Some top ranking movies from Hollywood have actually used a play on the terms that are unique to forex in their titles.

Courtesy of FXPesa, we are going to break down the most interesting of these terms. First off, are you a bull or a bear?


Bulls and Bears in Forex

Bulls and bears are terms used to refer to traders as well as markets in the forex exchange platforms.

When you hear bull, you should think of raising prices while bears are the opposite, lowering prices.

A bull trader will buy to resell in future at a higher price while a bear trader sells assets to buy them cheaper in future.

When it comes to a bullish market, market conditions such as GDP and prices are rising while unemployment is declining but a market is said to be bearish when the conditions are the direct opposite.


Candlesticks, going long and going short

The major part of Forex trading is about being able to notice and track trends which helps when deciding on whether to buy or sell and candlesticks are one such tool.

A simple definition from FXPesa breaks it down as: “a type of price chart that displays the high, low, open and closing prices of a security for a specific period.”

The large block, which resembles a candlestick indicates the range between the opening and closing prices.
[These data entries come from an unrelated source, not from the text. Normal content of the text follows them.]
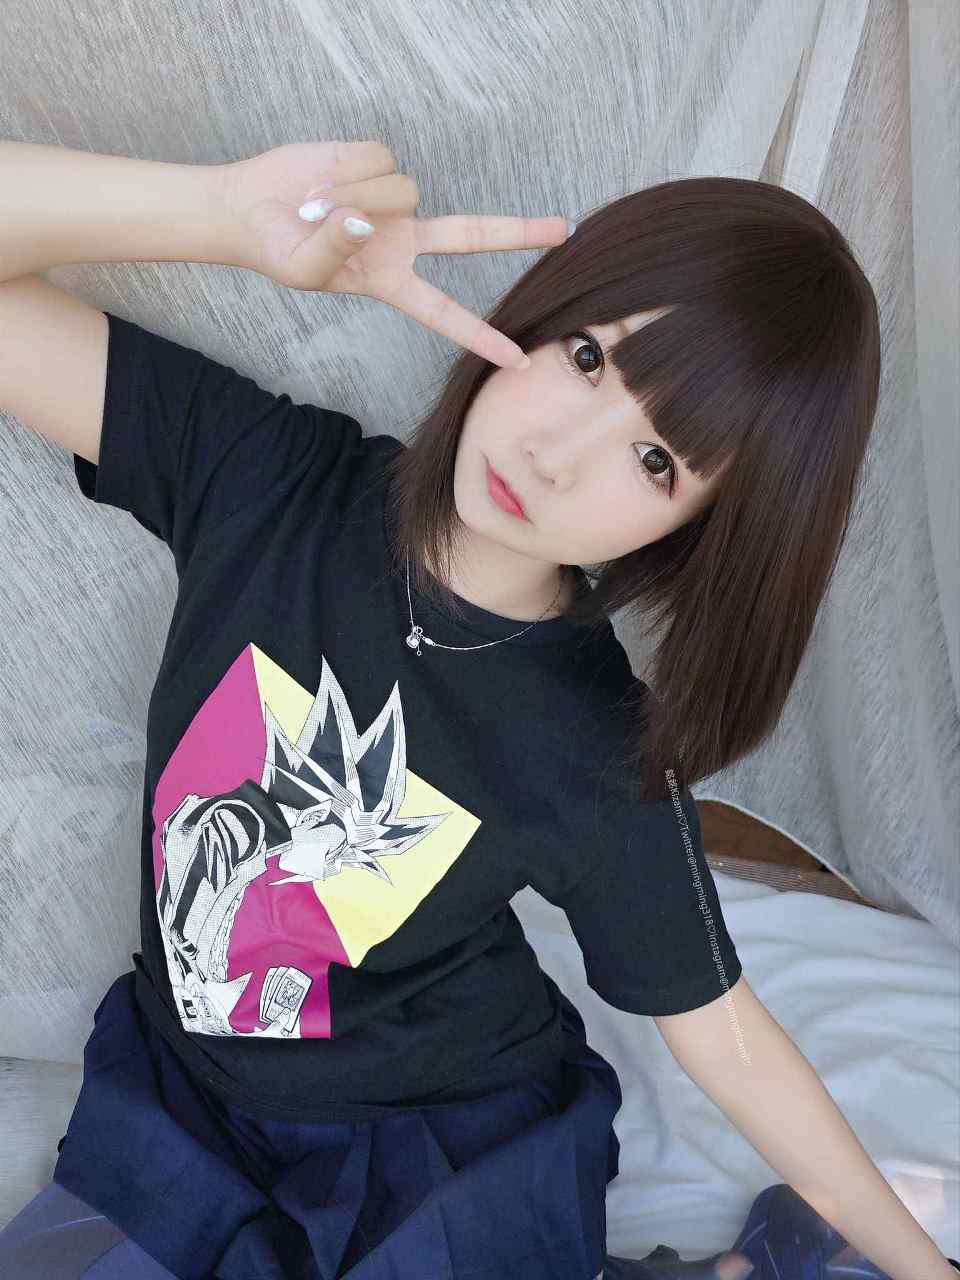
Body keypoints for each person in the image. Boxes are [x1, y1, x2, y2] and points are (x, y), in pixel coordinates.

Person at [0, 139, 954, 1280]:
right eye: (589, 356)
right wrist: (217, 213)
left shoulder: (594, 743)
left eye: (656, 459)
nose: (556, 456)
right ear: (544, 309)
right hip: (185, 1106)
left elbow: (723, 1031)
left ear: (696, 531)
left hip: (433, 1144)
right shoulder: (267, 478)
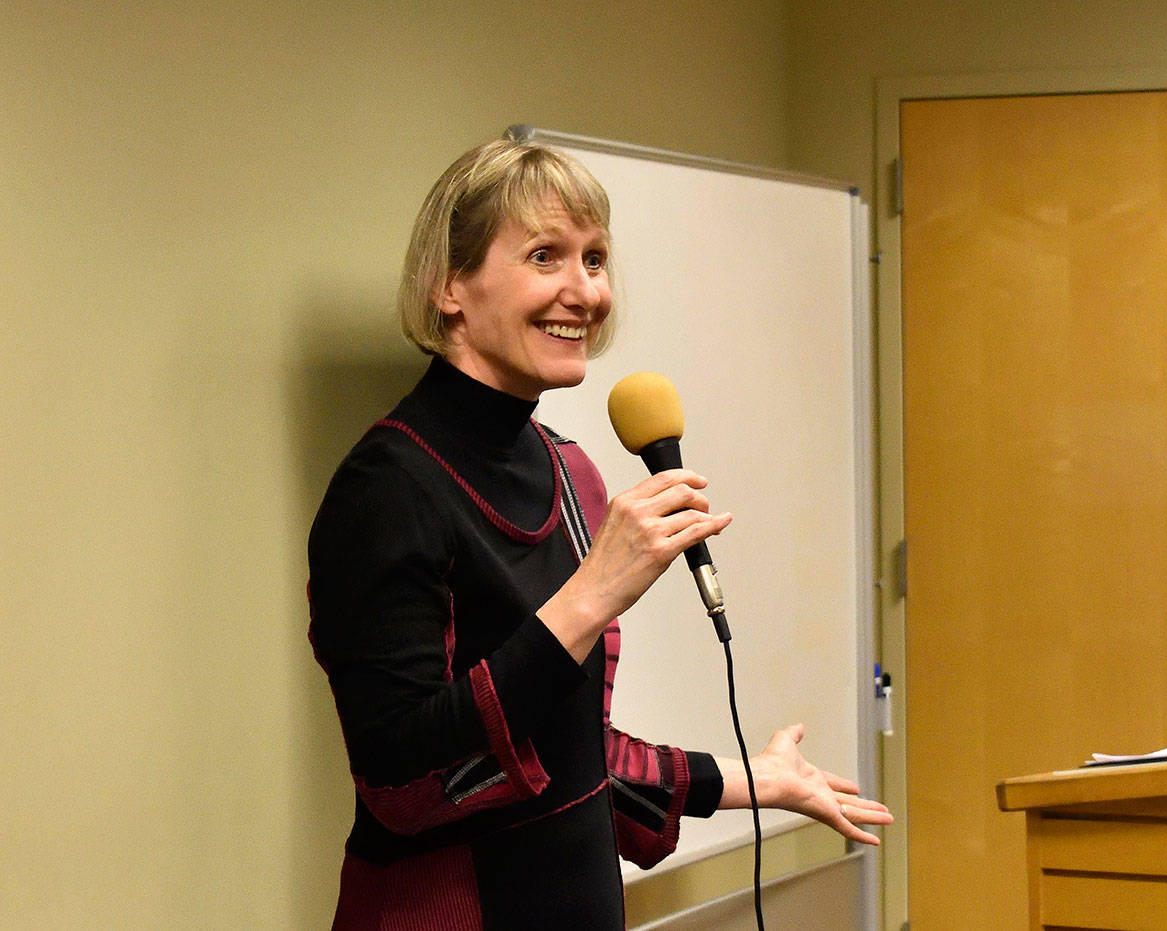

The thin line or wick shows the highest and lowest price reached within that trading period.


Currencies are always traded in pairs - a base currency and a quote currency - so when you’re buying you are acquiring the base currency using the current price of the quote currency. Selling is acquiring the quote currency by trading the base currency.

Going long simply means buying while going short means selling.

Traders go long with hope that the base currency will rise in value and allow them to sell it back at a higher price. When going short the expectation is for the base currency to fall in value then buy it back at a lower price.